_Task goal:_ Write out exactly the lines below that run from the one containing "right shoulder: (181, 41)" through the one containing "right hip: (125, 68)", both included, with no other lines.

──────── Given records

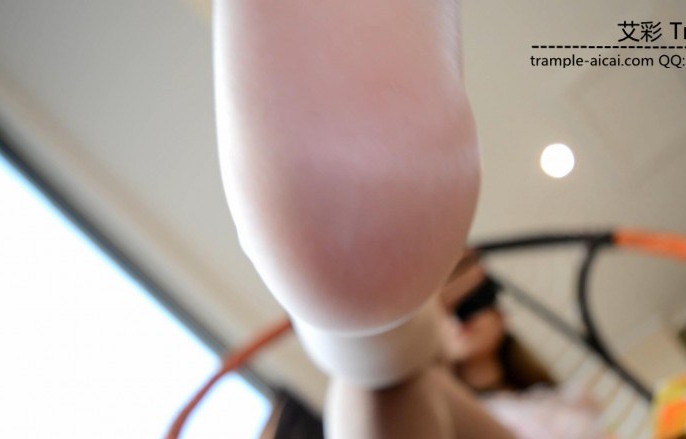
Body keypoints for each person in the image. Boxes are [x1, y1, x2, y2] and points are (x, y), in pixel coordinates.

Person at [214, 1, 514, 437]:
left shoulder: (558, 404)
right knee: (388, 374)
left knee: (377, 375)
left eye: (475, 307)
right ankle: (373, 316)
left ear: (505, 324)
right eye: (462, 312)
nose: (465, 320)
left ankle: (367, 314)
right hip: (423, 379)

────────────────
──────── Given records

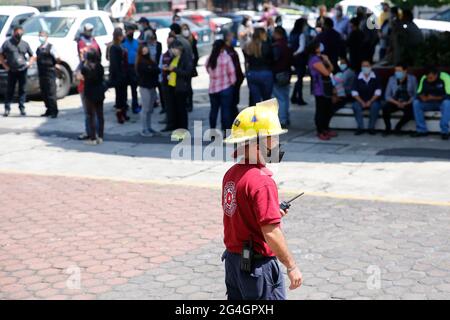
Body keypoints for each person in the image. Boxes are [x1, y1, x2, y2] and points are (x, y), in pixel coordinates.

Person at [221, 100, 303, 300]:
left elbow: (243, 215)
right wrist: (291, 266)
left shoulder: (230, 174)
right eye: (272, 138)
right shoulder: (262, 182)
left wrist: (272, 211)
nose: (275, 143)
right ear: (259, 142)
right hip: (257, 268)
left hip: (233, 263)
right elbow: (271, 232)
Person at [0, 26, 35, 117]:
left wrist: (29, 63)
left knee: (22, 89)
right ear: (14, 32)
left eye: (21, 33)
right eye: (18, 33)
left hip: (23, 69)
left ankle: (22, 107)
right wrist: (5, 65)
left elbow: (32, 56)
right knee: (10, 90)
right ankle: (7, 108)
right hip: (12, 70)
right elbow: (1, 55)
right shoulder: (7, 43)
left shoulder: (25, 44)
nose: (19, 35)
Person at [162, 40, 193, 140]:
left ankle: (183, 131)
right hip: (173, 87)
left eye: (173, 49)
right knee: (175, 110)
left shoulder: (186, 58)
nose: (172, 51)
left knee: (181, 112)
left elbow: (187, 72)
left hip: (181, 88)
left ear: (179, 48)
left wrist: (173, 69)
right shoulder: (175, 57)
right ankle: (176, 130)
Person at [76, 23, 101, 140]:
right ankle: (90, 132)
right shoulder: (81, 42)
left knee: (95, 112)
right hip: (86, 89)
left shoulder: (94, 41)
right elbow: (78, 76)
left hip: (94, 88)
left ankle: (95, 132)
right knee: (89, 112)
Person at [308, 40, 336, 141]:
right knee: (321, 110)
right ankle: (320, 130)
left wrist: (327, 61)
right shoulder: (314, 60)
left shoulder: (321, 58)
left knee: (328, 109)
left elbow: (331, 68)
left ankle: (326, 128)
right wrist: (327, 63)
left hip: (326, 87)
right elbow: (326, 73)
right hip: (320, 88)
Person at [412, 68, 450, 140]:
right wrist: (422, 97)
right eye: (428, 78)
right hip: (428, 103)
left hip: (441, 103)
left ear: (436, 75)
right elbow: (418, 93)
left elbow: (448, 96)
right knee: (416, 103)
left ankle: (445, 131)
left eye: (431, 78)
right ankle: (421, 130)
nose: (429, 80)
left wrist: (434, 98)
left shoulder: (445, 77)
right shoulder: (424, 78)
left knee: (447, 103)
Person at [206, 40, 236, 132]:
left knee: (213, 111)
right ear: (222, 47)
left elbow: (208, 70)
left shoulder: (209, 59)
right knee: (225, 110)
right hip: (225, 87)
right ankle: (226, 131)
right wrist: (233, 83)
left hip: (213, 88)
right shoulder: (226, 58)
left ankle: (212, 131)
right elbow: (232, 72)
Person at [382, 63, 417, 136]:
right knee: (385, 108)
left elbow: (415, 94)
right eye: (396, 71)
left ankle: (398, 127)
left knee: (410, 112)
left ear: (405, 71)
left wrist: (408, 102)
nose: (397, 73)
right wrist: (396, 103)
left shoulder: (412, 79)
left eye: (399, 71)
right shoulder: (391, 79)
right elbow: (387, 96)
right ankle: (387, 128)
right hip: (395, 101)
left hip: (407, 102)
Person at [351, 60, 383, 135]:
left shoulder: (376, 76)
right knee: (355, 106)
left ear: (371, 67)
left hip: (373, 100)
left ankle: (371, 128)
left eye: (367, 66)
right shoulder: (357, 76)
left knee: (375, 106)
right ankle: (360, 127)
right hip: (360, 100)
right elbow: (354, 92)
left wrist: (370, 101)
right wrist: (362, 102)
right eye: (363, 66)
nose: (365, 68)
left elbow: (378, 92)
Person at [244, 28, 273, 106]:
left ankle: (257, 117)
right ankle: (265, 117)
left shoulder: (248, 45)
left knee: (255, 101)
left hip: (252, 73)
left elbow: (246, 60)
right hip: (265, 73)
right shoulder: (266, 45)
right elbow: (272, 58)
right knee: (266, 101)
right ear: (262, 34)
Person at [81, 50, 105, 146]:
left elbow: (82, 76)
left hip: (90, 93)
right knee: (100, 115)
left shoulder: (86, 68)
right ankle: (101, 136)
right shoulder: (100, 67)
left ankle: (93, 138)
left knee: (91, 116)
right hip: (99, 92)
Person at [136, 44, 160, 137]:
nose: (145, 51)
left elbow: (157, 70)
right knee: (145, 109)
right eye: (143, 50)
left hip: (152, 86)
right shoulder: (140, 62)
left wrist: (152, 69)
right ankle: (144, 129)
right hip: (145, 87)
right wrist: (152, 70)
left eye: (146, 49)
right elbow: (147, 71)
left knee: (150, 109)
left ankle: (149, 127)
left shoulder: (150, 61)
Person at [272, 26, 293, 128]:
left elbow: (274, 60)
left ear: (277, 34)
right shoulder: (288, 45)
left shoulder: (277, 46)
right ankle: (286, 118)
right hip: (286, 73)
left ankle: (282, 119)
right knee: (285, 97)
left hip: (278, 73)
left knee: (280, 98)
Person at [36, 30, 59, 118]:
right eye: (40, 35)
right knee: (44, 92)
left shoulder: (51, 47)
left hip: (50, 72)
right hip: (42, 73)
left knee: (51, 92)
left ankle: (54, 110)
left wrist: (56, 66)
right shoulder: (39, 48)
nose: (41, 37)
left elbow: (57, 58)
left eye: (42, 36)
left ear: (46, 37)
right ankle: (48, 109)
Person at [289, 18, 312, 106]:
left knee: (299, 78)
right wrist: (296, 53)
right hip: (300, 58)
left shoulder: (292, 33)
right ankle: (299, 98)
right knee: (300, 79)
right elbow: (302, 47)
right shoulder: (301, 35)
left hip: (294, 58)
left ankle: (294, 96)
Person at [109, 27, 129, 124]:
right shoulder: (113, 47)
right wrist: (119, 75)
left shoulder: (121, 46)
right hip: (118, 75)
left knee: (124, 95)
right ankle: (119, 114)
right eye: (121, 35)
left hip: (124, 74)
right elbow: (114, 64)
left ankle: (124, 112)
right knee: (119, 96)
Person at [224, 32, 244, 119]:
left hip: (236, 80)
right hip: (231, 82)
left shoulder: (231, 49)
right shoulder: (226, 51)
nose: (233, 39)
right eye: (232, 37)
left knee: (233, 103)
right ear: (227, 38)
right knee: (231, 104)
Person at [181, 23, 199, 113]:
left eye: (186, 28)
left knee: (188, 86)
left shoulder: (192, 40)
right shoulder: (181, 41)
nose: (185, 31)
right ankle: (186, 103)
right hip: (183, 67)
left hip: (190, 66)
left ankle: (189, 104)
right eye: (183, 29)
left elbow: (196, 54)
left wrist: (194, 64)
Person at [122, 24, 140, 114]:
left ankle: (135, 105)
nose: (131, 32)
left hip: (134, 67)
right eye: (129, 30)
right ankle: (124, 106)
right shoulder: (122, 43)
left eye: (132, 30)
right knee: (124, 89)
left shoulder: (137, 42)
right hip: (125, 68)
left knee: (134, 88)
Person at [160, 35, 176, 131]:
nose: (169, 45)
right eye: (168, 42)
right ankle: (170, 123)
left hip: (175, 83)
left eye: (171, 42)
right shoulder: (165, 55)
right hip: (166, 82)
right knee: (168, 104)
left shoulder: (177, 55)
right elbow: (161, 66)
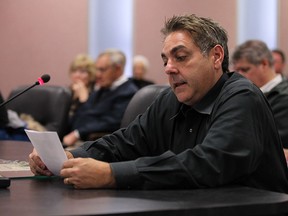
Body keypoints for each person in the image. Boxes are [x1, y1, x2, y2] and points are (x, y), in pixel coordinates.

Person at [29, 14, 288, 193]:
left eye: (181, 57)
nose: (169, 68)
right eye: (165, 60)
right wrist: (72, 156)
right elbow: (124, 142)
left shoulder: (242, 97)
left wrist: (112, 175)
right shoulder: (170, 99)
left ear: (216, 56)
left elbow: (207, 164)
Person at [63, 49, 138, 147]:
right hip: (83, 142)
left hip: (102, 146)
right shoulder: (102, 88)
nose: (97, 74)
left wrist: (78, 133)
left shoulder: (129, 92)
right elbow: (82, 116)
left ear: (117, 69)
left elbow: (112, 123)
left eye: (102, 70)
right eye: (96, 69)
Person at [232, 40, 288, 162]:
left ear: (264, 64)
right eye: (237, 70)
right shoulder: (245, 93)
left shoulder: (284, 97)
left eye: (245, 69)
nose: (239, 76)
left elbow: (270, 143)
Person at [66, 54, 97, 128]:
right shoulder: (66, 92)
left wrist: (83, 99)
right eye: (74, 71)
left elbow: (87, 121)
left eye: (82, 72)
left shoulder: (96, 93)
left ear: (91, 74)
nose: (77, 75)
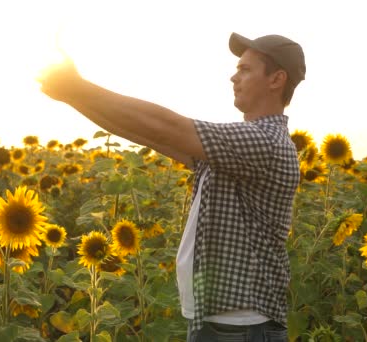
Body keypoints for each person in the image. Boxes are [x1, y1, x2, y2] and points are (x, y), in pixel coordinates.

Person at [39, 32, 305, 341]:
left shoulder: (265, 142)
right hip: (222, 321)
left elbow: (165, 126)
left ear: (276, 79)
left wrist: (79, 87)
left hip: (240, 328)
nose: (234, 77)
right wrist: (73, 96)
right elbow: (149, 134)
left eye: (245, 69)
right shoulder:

────────────────

_Your solution:_
right shoulder: (181, 41)
nose: (185, 31)
right ankle: (186, 103)
right hip: (183, 67)
left hip: (190, 66)
left ankle: (189, 104)
right eye: (183, 29)
left elbow: (196, 54)
left wrist: (194, 64)
Person at [122, 24, 140, 114]:
left ankle: (135, 105)
nose: (131, 32)
left hip: (134, 67)
right eye: (129, 30)
right ankle: (124, 106)
right shoulder: (122, 43)
left eye: (132, 30)
right knee: (124, 89)
left shoulder: (137, 42)
right hip: (125, 68)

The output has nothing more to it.